In many cases this vision comes from one person, whose personality becomes entwined with the business and who drives its success. Whether it’s Conran and Habitat or Anita Roddick and The Body Shop, once that central personality is gone, there’s always the risk of that magic ebbing slowly away from a company. Savigar says it will be interesting to see what happens at Apple now Steve Jobs has left, and says retailers are increasingly keen to make sure businesses stay in the hands of those who understand them. ”

“It’s about how you keep your style, keep what people love about you”

Gemma Metheringham, Karen Millen

Of course, it’s possible to do a successful handover, and companies have thrived under different people. The key is finding successors that share your values. Conran is trying to avoid the problems Habitat had with his other brand, the Conran Shop, and is in the middle of recording exactly what the reputation of the company is – that statement will be around when he is no longer running the company, and the process will help cement the right ideas in employees’ minds.

But Savigar says a handover process like this is no mean feat, and preserving values takes time. “It’s a process of brand sealing or of mind setting, and it could take five or 10 years for some. But it could definitely work.”

Running the nuts and bolts of a business from one year to the next can start to seem easy when it’s compared to the complicated nuances involved in making sure a brand stays successful. But Savigar says it doesn’t have to be as difficult as it sounds – he compares the process to keeping a relationship on an even keel. “You have to actually listen to customers, understand what their thoughts are and what they’re feeling.” A combination of intuition, customer engagement and careful observation will help most retailers discover their personality, he says, and it’s then down to them to implement it and communicate it throughout the company.

In a world where technologies develop at breakneck speed and consumers are increasingly capricious, having a strong sense of its own personality can help a business no end. And it’s those who have this who will have the best defence against sudden judders in shopping trends, economic uncertainty and cultural shifts.

Conviviality Culture: The Trend to Watch

Tom Savigar, strategy and innovation director at trend forecasting consultancy The Future Laboratory, says the past few years of discontent have given rise to a trend he calls “conviviality culture”.

“It’s a direct reaction to the last turbulent decade,” he explains, “and it involves people coming together and interacting more.” Consumers increasingly want face-to-face service and interaction, and more intimacy.

John Lewis, with its focus on service, has already benefited from this. Other retailers have been quick to react – Dixons has put the customer at the centre of things, and specialist retailers such as Majestic Wine Warehouse have used local stores and in-depth product knowledge to good effect.

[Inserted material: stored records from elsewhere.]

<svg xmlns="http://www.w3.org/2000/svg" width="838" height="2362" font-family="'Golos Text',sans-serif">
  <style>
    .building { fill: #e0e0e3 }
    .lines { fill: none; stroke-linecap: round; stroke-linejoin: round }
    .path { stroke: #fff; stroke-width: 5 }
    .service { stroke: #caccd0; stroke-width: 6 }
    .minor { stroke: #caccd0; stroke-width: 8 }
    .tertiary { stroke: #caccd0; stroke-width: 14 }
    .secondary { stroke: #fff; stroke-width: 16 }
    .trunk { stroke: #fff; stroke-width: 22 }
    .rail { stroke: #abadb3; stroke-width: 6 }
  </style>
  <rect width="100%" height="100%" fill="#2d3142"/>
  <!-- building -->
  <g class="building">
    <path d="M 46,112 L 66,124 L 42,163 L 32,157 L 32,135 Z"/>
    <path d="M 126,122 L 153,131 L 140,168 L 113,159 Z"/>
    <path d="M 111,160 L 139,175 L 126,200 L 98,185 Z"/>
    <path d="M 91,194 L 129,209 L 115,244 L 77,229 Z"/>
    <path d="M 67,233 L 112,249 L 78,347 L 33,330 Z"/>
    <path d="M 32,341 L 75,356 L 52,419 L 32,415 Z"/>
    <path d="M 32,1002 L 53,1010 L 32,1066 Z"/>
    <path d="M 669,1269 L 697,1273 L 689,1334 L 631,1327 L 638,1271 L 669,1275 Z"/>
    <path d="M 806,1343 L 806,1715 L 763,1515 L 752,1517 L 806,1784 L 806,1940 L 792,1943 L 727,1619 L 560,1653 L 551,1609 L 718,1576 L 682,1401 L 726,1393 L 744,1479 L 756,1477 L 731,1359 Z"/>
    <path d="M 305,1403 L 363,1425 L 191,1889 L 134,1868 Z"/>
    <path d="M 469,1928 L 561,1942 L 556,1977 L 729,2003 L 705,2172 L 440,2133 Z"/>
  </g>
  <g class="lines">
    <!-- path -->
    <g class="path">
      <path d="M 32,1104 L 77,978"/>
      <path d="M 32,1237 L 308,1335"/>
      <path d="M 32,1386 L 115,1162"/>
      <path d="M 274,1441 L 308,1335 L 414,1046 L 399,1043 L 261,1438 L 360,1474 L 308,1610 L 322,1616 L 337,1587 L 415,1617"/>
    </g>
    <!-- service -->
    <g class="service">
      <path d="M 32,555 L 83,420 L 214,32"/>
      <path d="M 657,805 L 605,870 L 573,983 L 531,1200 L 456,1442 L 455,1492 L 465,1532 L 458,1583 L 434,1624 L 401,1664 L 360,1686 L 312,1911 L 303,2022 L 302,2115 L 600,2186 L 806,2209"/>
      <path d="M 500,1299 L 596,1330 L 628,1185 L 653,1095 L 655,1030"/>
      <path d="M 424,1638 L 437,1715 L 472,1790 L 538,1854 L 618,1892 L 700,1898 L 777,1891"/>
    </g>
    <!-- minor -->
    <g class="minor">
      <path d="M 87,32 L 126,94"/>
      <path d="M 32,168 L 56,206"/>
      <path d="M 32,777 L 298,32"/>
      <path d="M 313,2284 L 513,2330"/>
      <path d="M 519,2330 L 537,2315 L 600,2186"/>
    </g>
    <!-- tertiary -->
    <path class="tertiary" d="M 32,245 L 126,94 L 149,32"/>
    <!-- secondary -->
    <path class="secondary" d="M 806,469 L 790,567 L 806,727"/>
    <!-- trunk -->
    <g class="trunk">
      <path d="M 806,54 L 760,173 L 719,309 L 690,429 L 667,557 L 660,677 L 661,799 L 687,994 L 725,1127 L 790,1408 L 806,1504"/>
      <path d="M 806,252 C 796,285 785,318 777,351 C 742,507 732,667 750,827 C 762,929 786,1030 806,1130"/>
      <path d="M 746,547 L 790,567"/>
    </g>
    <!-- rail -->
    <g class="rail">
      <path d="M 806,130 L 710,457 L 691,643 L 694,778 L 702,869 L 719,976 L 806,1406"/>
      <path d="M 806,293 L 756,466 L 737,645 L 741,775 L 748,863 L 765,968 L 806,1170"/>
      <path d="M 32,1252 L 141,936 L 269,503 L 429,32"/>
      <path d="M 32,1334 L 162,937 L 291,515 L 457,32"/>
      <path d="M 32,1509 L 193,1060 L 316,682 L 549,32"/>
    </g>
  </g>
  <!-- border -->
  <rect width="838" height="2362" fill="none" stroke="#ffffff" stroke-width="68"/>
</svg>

DIY retailer Wickes agrees that developing a closer relationship with the customer is important. “When you’re a specialist retailer you do need that up your sleeve, and you need to be able to back up your products with knowledge about what they do,” says brand director Tony Holdway. He adds that it’s also necessary to know when to take a step back. If customers know exactly what they want and don’t need help, they don’t want to be harassed by staff. “You need to understand where the customer sits on that chart.”